Pat Fallon's office has barely been touched.
On the wall across from his desk is a print ad that his advertising agency made for United Airlines shortly after the Sept. 11, 2001, attacks. On a nearby shelf sit cans of "fart spray," which he notoriously used for pranks.
It's closing in on a year after his death and 35 years after he, Tom McElligott and Nancy Rice started the Minneapolis ad agency now known simply as Fallon. His death from a stroke at 70 rocked the Twin Cities advertising community, which his agency's work had brought a spotlight to again and again since the 1980s.
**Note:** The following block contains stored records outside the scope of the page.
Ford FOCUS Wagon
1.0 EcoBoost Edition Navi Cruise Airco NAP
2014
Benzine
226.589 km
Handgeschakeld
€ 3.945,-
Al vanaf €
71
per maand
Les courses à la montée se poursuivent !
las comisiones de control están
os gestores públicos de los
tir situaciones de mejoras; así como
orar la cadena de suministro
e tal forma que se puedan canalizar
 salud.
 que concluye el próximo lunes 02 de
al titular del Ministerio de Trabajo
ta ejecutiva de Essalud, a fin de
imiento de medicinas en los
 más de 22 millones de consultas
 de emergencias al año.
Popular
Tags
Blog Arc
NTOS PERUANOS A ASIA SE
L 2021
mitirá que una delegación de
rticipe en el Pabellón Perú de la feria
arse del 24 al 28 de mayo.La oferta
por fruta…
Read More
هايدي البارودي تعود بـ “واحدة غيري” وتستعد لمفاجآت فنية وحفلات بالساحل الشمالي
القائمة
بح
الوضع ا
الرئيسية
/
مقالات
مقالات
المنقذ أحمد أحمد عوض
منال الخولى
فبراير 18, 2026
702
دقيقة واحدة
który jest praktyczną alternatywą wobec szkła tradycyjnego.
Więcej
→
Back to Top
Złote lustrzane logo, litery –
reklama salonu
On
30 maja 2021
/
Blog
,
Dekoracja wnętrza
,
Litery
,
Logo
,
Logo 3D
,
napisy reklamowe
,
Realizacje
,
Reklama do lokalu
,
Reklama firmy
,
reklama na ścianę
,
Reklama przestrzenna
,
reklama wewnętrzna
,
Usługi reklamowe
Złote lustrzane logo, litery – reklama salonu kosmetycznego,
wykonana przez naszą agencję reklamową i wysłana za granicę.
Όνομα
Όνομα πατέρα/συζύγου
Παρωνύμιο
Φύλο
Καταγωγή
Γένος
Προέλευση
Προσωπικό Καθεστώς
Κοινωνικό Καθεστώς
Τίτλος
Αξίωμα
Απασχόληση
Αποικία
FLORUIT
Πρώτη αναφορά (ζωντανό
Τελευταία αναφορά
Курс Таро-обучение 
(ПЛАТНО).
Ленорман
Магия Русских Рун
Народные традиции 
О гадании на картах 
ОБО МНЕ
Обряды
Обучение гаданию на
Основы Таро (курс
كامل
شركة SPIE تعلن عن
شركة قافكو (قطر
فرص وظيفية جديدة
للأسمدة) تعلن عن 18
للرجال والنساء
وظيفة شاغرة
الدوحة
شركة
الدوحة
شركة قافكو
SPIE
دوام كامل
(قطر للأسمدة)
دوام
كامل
"I don't think Pat will go away," said Stacy Runkel, who was his assistant for 24 years and still works outside the door of his office. "We're all kind of doing this for him."
While at the time of his death in November, Fallon had already stopped running the day-to-day workings of the agency, he would still be in the office almost every day and served as a "brand ambassador" and "keeper of the culture," Chief Executive Mike Buchner said.
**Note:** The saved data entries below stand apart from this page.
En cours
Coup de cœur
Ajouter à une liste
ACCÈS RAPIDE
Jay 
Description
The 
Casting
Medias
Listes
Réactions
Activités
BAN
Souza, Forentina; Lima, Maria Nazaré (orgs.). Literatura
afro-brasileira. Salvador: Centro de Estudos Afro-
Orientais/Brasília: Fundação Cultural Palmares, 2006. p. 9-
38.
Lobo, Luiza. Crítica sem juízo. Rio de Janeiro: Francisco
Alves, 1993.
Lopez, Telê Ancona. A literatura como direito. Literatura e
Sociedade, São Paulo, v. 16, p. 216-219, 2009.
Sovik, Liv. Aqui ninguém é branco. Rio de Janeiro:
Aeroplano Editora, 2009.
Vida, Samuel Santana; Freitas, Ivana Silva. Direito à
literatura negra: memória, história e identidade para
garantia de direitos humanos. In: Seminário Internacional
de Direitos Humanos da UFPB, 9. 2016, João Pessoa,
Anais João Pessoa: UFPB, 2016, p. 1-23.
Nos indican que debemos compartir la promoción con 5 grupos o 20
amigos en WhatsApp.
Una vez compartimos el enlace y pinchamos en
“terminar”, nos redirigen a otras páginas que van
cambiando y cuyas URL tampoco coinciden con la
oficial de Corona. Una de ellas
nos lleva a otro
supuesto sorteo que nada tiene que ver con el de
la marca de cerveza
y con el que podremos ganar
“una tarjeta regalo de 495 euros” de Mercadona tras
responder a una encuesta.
"Pat cast a large shadow on this organization," Buchner said. "He was the heart and soul, the fire in the belly."
From its first days, Fallon McElligott Rice favored work that made clients uneasy, the New York Times wrote in Fallon's obituary. The firm announced itself in 1981 with an ad in the Star Tribune that said "A new advertising agency for companies that would rather outsmart the competition than outspend them." Today, the agency is still doing that with its "We have the meats" campaign for Arby's and "Do Plants" campaign for White Wave Foods' Silk milk.
"Their work has always been very clever," said Steve Wehrenberg, an advertising professor at the University of Minnesota who competed with Fallon when he was chief executive of rival agency Campbell Mithun.